Oil at just under $100 a barrel was still “a strong pricing environment”, according to Andrew Reid, Aberdeen-based chief executive of energy consultant Douglas-Westwood.
He said: “Most oil and gas companies plan investments on a medium to long-term basis, so the current pricing situation will not impact on projects currently in process.
“If we see things dipping below $80, this may put pressure on investment, but we have some way to go before we hit this mark.”
He was speaking after the boss of Royal Dutch Shell said oil prices would weaken further in the second half of this year as demand reacts to a slowing global economy and international political tensions ease.
Peter Voser, the Anglo-Dutch company’s chief executive, also predicted the pace of oil demand would recover slowly next year – putting upward pressure on prices.
Brent Crude was trading at around $99 a barrel yesterday, having on Monday hit a 16-month low of $95.63 – well off a peak of more than $128 in March.

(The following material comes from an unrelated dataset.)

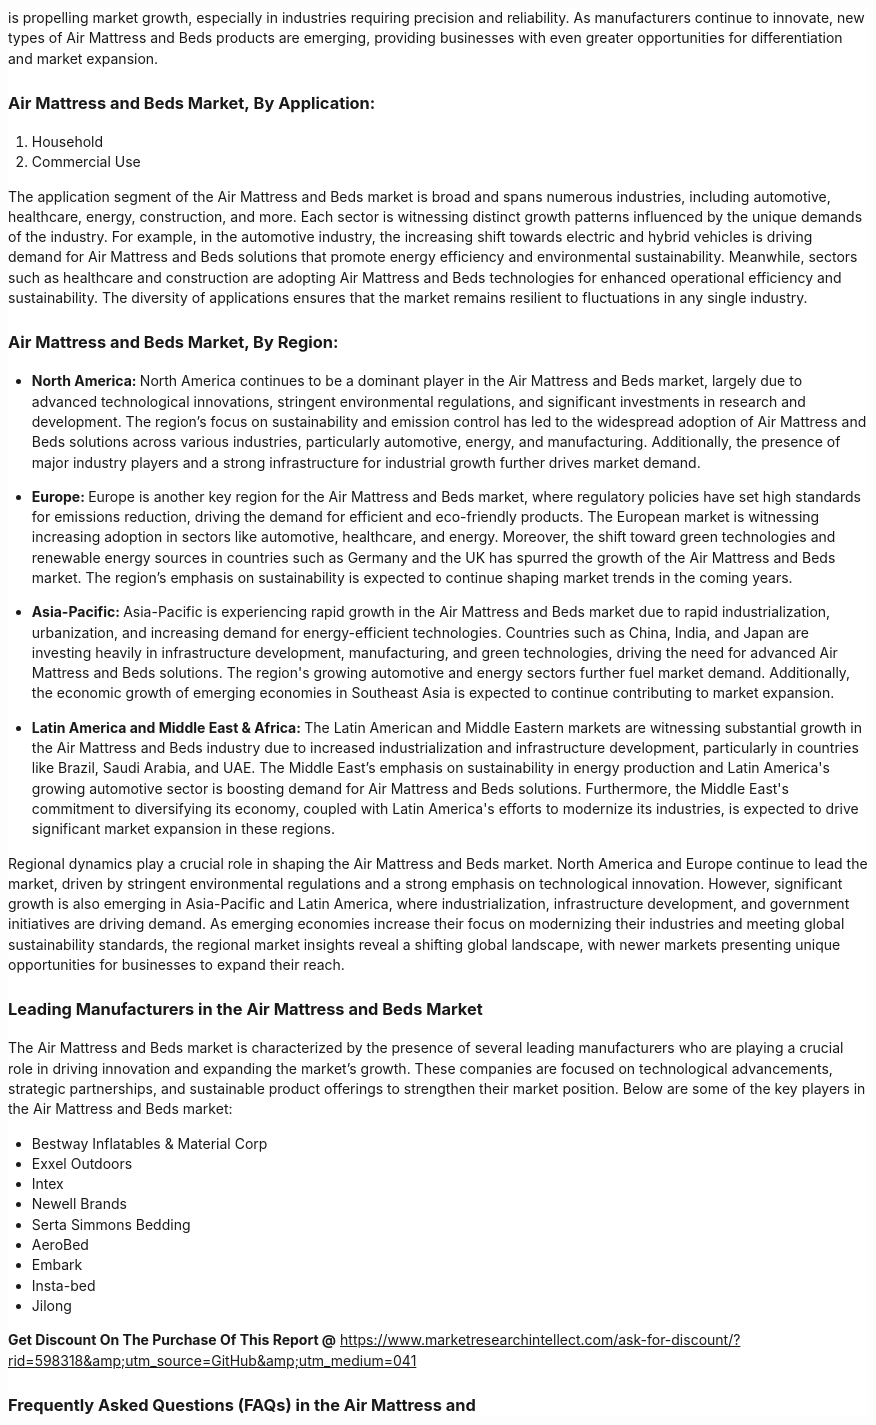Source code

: is propelling market growth, especially in industries requiring precision and reliability. As manufacturers continue to innovate, new types of Air Mattress and Beds products are emerging, providing businesses with even greater opportunities for differentiation and market expansion.</p><h3>Air Mattress and Beds Market,&nbsp;By Application:</h3><ol><li>Household<li> Commercial Use</li></ol><p>The application segment of the Air Mattress and Beds market is broad and spans numerous industries, including automotive, healthcare, energy, construction, and more. Each sector is witnessing distinct growth patterns influenced by the unique demands of the industry. For example, in the automotive industry, the increasing shift towards electric and hybrid vehicles is driving demand for Air Mattress and Beds solutions that promote energy efficiency and environmental sustainability. Meanwhile, sectors such as healthcare and construction are adopting Air Mattress and Beds technologies for enhanced operational efficiency and sustainability. The diversity of applications ensures that the market remains resilient to fluctuations in any single industry.</p><h3>Air Mattress and Beds Market, By Region:</h3><ul><li><p><strong>North America:&nbsp;</strong>North America continues to be a dominant player in the Air Mattress and Beds market, largely due to advanced technological innovations, stringent environmental regulations, and significant investments in research and development. The region&rsquo;s focus on sustainability and emission control has led to the widespread adoption of Air Mattress and Beds solutions across various industries, particularly automotive, energy, and manufacturing. Additionally, the presence of major industry players and a strong infrastructure for industrial growth further drives market demand.</p></li><li><p><strong><strong>Europe:&nbsp;</strong></strong>Europe is another key region for the Air Mattress and Beds market, where regulatory policies have set high standards for emissions reduction, driving the demand for efficient and eco-friendly products. The European market is witnessing increasing adoption in sectors like automotive, healthcare, and energy. Moreover, the shift toward green technologies and renewable energy sources in countries such as Germany and the UK has spurred the growth of the Air Mattress and Beds market. The region&rsquo;s emphasis on sustainability is expected to continue shaping market trends in the coming years.</p></li><li><p><strong><strong>Asia-Pacific:&nbsp;</strong></strong>Asia-Pacific is experiencing rapid growth in the Air Mattress and Beds market due to rapid industrialization, urbanization, and increasing demand for energy-efficient technologies. Countries such as China, India, and Japan are investing heavily in infrastructure development, manufacturing, and green technologies, driving the need for advanced Air Mattress and Beds solutions. The region's growing automotive and energy sectors further fuel market demand. Additionally, the economic growth of emerging economies in Southeast Asia is expected to continue contributing to market expansion.</p></li><li><p><strong><strong>Latin America and Middle East &amp; Africa:&nbsp;</strong></strong>The Latin American and Middle Eastern markets are witnessing substantial growth in the Air Mattress and Beds industry due to increased industrialization and infrastructure development, particularly in countries like Brazil, Saudi Arabia, and UAE. The Middle East&rsquo;s emphasis on sustainability in energy production and Latin America's growing automotive sector is boosting demand for Air Mattress and Beds solutions. Furthermore, the Middle East's commitment to diversifying its economy, coupled with Latin America's efforts to modernize its industries, is expected to drive significant market expansion in these regions.</p></li></ul><p>Regional dynamics play a crucial role in shaping the Air Mattress and Beds market. North America and Europe continue to lead the market, driven by stringent environmental regulations and a strong emphasis on technological innovation. However, significant growth is also emerging in Asia-Pacific and Latin America, where industrialization, infrastructure development, and government initiatives are driving demand. As emerging economies increase their focus on modernizing their industries and meeting global sustainability standards, the regional market insights reveal a shifting global landscape, with newer markets presenting unique opportunities for businesses to expand their reach.</p><h3><strong>Leading Manufacturers in the Air Mattress and Beds Market</strong></h3><p>The Air Mattress and Beds market is characterized by the presence of several leading manufacturers who are playing a crucial role in driving innovation and expanding the market&rsquo;s growth. These companies are focused on technological advancements, strategic partnerships, and sustainable product offerings to strengthen their market position. Below are some of the key players in the Air Mattress and Beds market:</p></div><div class="article-main__content" data-test-id="publishing-text-block"><ul><li><span class="">Bestway Inflatables & Material Corp<li> Exxel Outdoors<li> Intex<li> Newell Brands<li> Serta Simmons Bedding<li> AeroBed<li> Embark<li> Insta-bed<li> Jilong</span></li></ul></div><div class="article-main__content" data-test-id="publishing-text-block"><p><span class="font-[700]"><strong>Get Discount On The Purchase Of This Report @</strong> <a href="https://www.marketresearchintellect.com/ask-for-discount/?rid=598318&amp;utm_source=GitHub&amp;utm_medium=041" data-fr-linked="true">https://www.marketresearchintellect.com/ask-for-discount/?rid=598318&amp;utm_source=GitHub&amp;utm_medium=041</a></span></p></div><div class="article-main__content" data-test-id="publishing-text-block"><h3><strong>Frequently Asked Questions (FAQs) in the Air Mattress and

Demand expectations have been hit by continuing problems in the eurozone and also the International Energy Agency (IEA) saying that oil prices still pose a threat to the global economy.
Mr Reid said he had similar expectations to Mr Voser, adding: “It’s quite possible and prudent to expect that weakening oil prices will factor for much of 2012. However, in the medium to longer-term, demand will increase and put upward pressure on oil prices as economies recover and continue to grow.”
Mr Reid said commodity prices would always fluctuate in the short term as there were so many “variables”, including political tensions and economic factors, involved.
He added: “The biggest concern in the market right now is the potential fallout from the weakening eurozone economies and the potential impact of Greece being forced out of the single currency.
“This, added to slowing economic growth in China and other emerging economies, is putting downward pressure on oil prices.”
Global oil demand growth this year may fall short of its forecast 800,000 barrels per day, the IEA said yesterday.
Maria van der Hoeven, the agency’s chief executive, added: “We still confront a situation of near- triple-digit oil prices.
“This is placing a huge burden on budgets and that’s contributing to the risk of further economic slowdown.”